Stored data entries
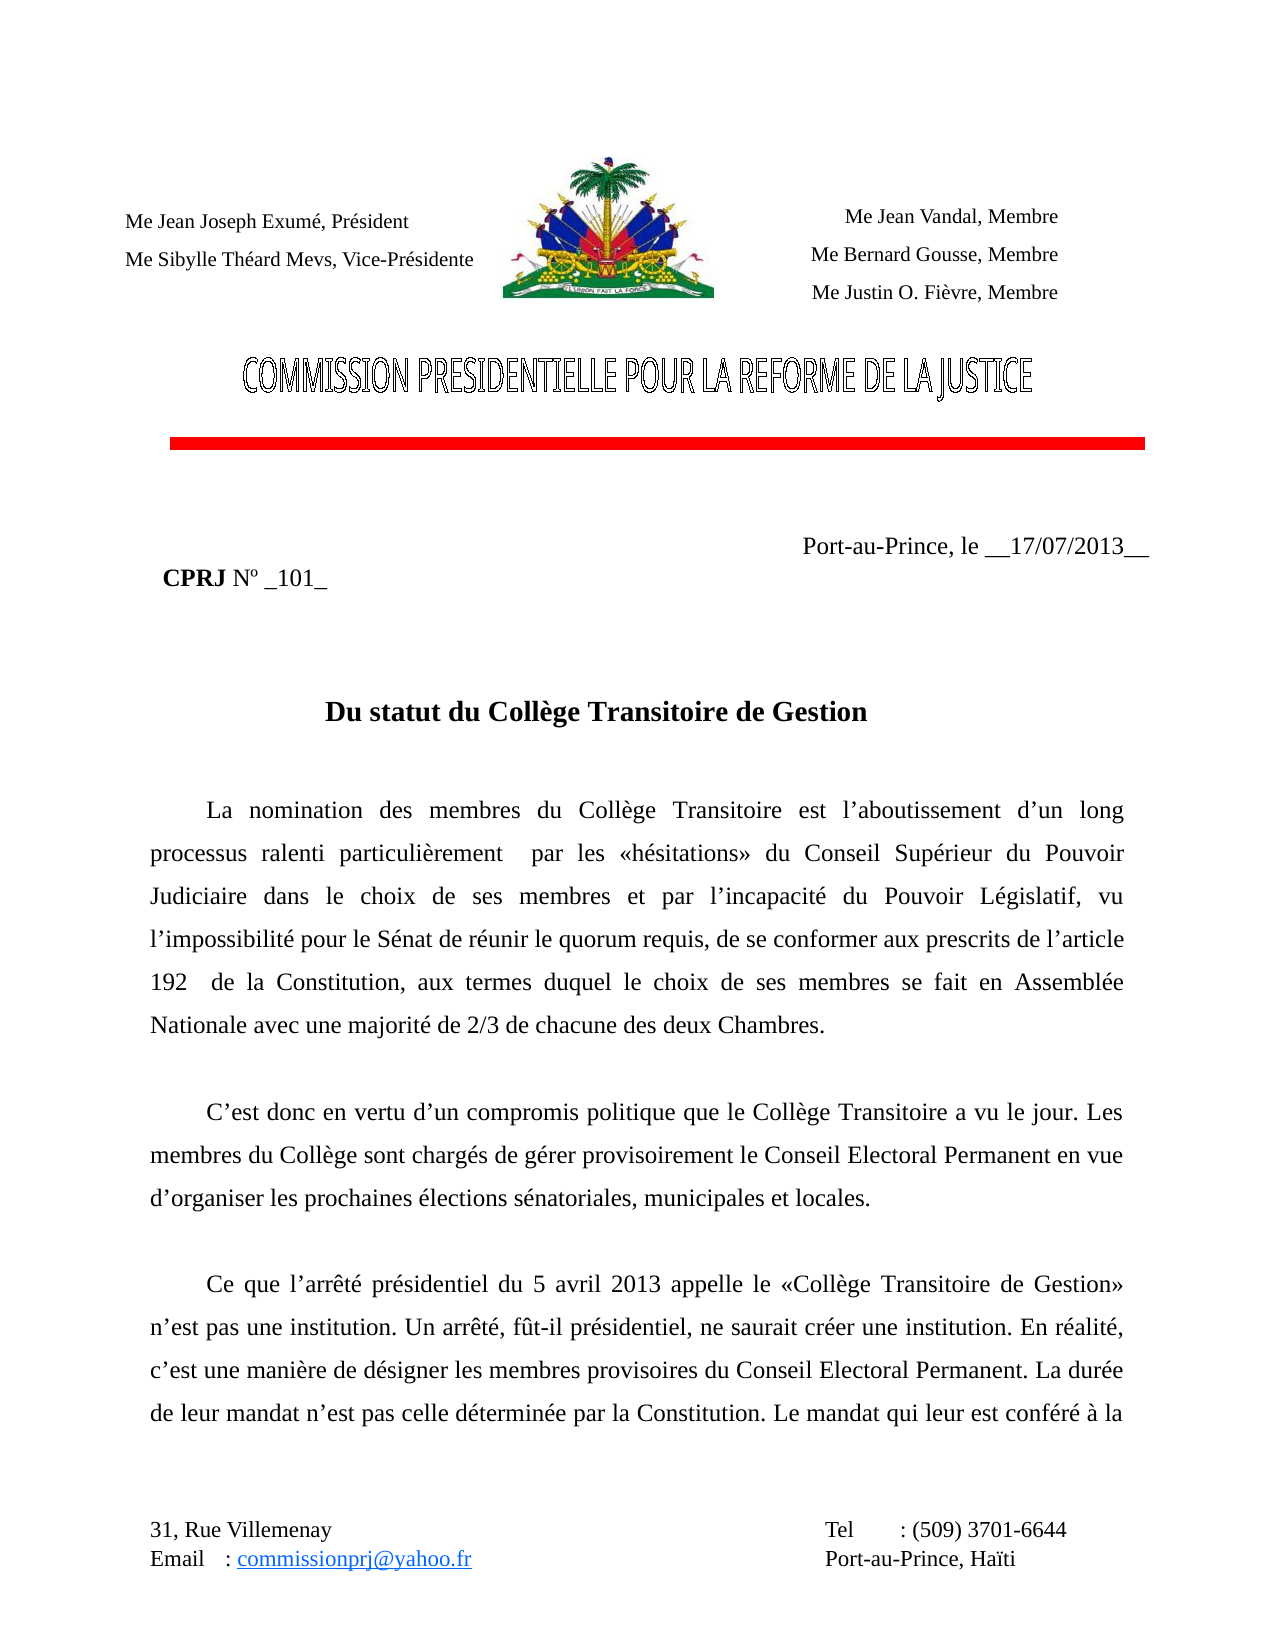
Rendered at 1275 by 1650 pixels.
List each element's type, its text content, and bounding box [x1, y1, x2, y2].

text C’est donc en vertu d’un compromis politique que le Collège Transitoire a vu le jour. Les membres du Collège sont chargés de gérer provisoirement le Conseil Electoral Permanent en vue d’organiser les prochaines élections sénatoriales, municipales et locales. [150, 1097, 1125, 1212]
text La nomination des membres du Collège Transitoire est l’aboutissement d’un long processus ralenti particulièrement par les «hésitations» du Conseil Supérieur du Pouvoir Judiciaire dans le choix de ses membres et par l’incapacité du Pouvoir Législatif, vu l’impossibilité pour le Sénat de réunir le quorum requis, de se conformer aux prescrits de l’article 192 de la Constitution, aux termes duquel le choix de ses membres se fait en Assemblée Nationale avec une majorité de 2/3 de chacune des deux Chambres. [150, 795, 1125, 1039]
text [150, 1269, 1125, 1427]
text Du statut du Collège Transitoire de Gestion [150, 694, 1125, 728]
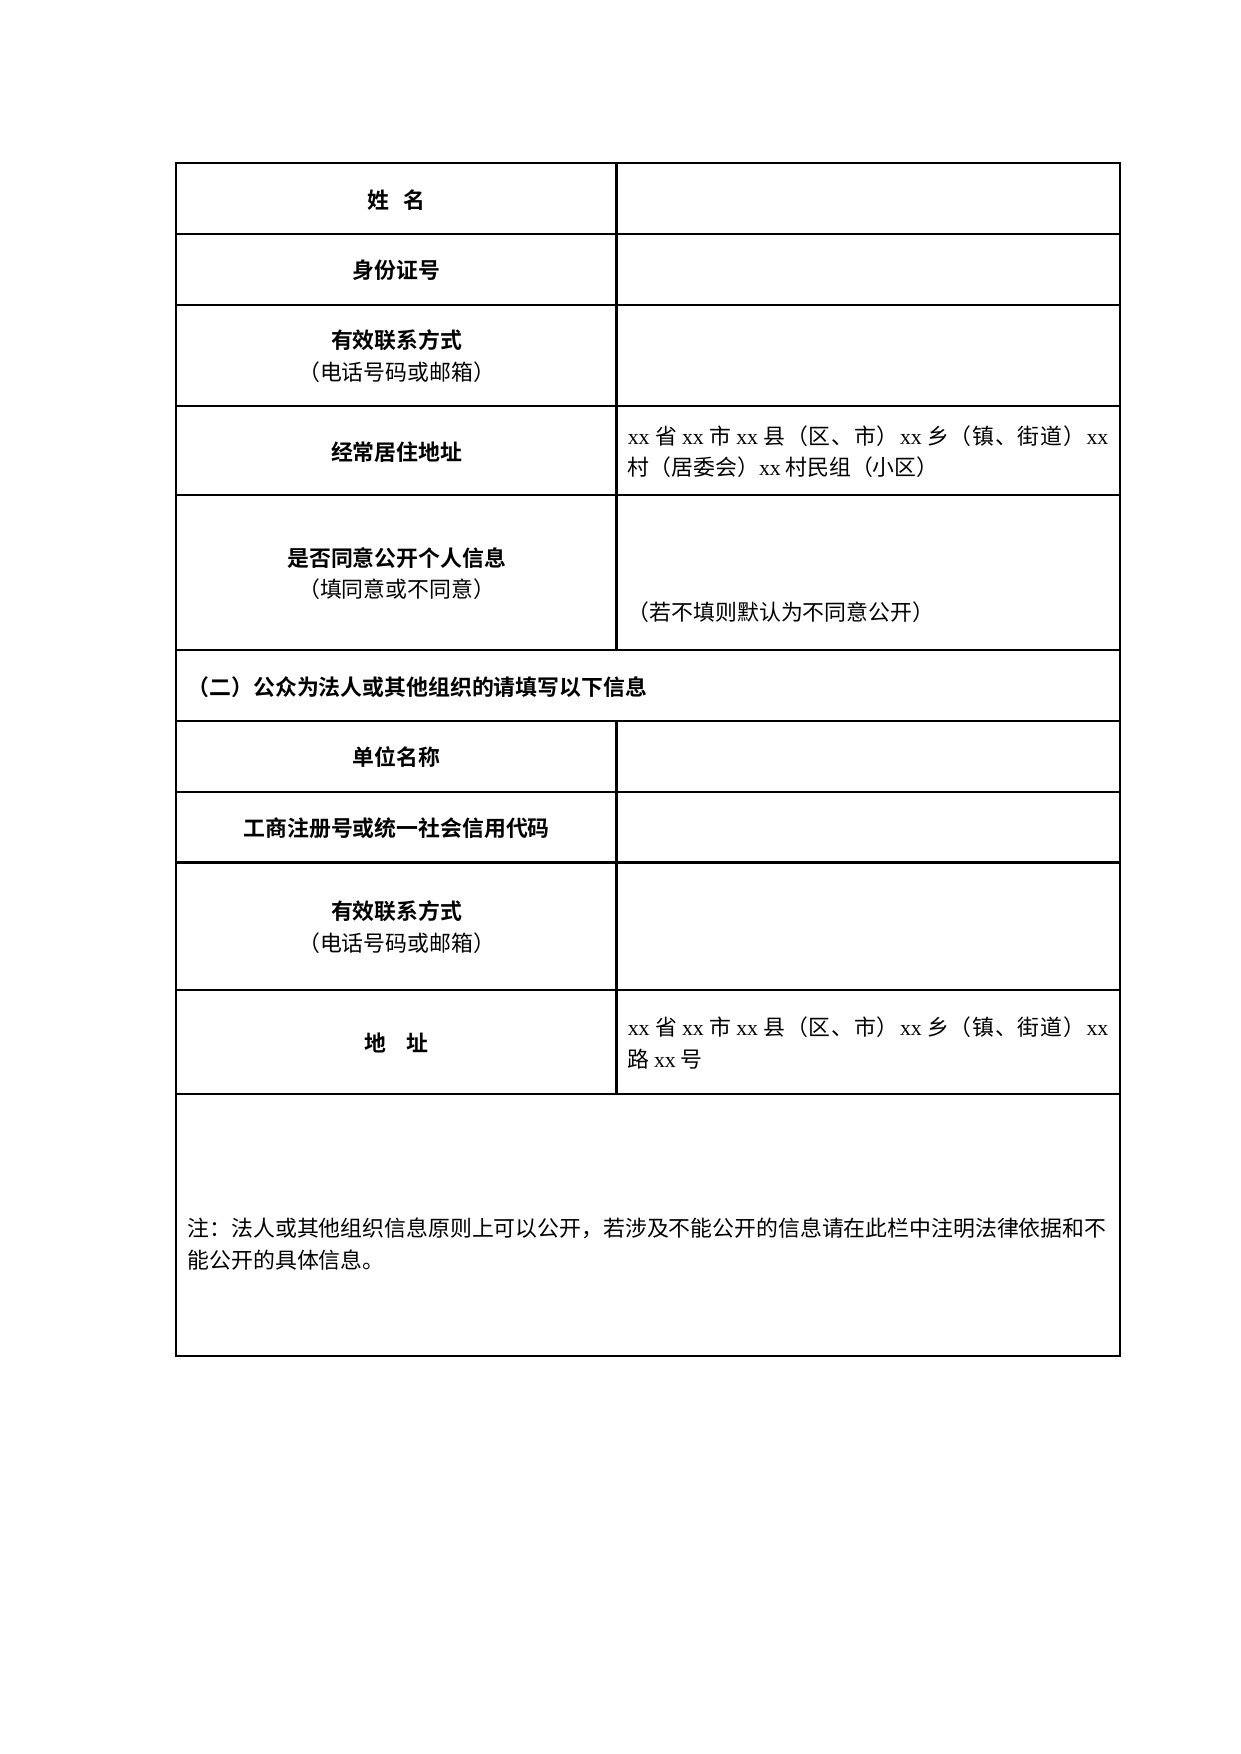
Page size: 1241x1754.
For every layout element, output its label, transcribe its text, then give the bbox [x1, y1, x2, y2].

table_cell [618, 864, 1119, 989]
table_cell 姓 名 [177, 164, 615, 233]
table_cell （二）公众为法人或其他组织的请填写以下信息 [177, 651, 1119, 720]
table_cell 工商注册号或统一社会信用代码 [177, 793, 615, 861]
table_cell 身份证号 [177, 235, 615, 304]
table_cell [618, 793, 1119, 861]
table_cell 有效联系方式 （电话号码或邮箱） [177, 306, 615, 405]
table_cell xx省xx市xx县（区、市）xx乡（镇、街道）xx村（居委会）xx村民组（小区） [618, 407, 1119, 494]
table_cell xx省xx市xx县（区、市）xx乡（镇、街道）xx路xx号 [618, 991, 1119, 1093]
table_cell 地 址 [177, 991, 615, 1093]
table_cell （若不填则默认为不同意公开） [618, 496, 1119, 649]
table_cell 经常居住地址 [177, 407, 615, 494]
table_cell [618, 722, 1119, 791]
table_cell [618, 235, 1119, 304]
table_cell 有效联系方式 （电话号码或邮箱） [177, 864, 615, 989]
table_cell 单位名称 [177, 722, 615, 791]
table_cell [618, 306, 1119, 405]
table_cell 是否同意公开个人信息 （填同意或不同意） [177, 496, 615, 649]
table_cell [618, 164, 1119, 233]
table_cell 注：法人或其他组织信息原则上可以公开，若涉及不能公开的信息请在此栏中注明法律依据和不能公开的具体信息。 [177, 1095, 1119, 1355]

[YOUR TASK]
Each record above needs to be retyped exactly, without any pictures.

[ANSWER FOR THIS EXERCISE]
Rendered at 1275 by 1650 pixels.
List each element's type, its text content, and bounding box [x1, y1, x2, y2].

text C’est donc en vertu d’un compromis politique que le Collège Transitoire a vu le jour. Les membres du Collège sont chargés de gérer provisoirement le Conseil Electoral Permanent en vue d’organiser les prochaines élections sénatoriales, municipales et locales. [150, 1097, 1125, 1212]
text La nomination des membres du Collège Transitoire est l’aboutissement d’un long processus ralenti particulièrement par les «hésitations» du Conseil Supérieur du Pouvoir Judiciaire dans le choix de ses membres et par l’incapacité du Pouvoir Législatif, vu l’impossibilité pour le Sénat de réunir le quorum requis, de se conformer aux prescrits de l’article 192 de la Constitution, aux termes duquel le choix de ses membres se fait en Assemblée Nationale avec une majorité de 2/3 de chacune des deux Chambres. [150, 795, 1125, 1039]
text [150, 1269, 1125, 1427]
text Du statut du Collège Transitoire de Gestion [150, 694, 1125, 728]
Page size: 1241x1754.
For every layout element, output its label, transcribe its text, then give the bbox [x1, y1, x2, y2].

table_cell [618, 864, 1119, 989]
table_cell 姓 名 [177, 164, 615, 233]
table_cell （二）公众为法人或其他组织的请填写以下信息 [177, 651, 1119, 720]
table_cell 工商注册号或统一社会信用代码 [177, 793, 615, 861]
table_cell 身份证号 [177, 235, 615, 304]
table_cell [618, 793, 1119, 861]
table_cell 有效联系方式 （电话号码或邮箱） [177, 306, 615, 405]
table_cell xx省xx市xx县（区、市）xx乡（镇、街道）xx村（居委会）xx村民组（小区） [618, 407, 1119, 494]
table_cell xx省xx市xx县（区、市）xx乡（镇、街道）xx路xx号 [618, 991, 1119, 1093]
table_cell 地 址 [177, 991, 615, 1093]
table_cell （若不填则默认为不同意公开） [618, 496, 1119, 649]
table_cell 经常居住地址 [177, 407, 615, 494]
table_cell [618, 722, 1119, 791]
table_cell [618, 235, 1119, 304]
table_cell 有效联系方式 （电话号码或邮箱） [177, 864, 615, 989]
table_cell 单位名称 [177, 722, 615, 791]
table_cell [618, 306, 1119, 405]
table_cell 是否同意公开个人信息 （填同意或不同意） [177, 496, 615, 649]
table_cell [618, 164, 1119, 233]
table_cell 注：法人或其他组织信息原则上可以公开，若涉及不能公开的信息请在此栏中注明法律依据和不能公开的具体信息。 [177, 1095, 1119, 1355]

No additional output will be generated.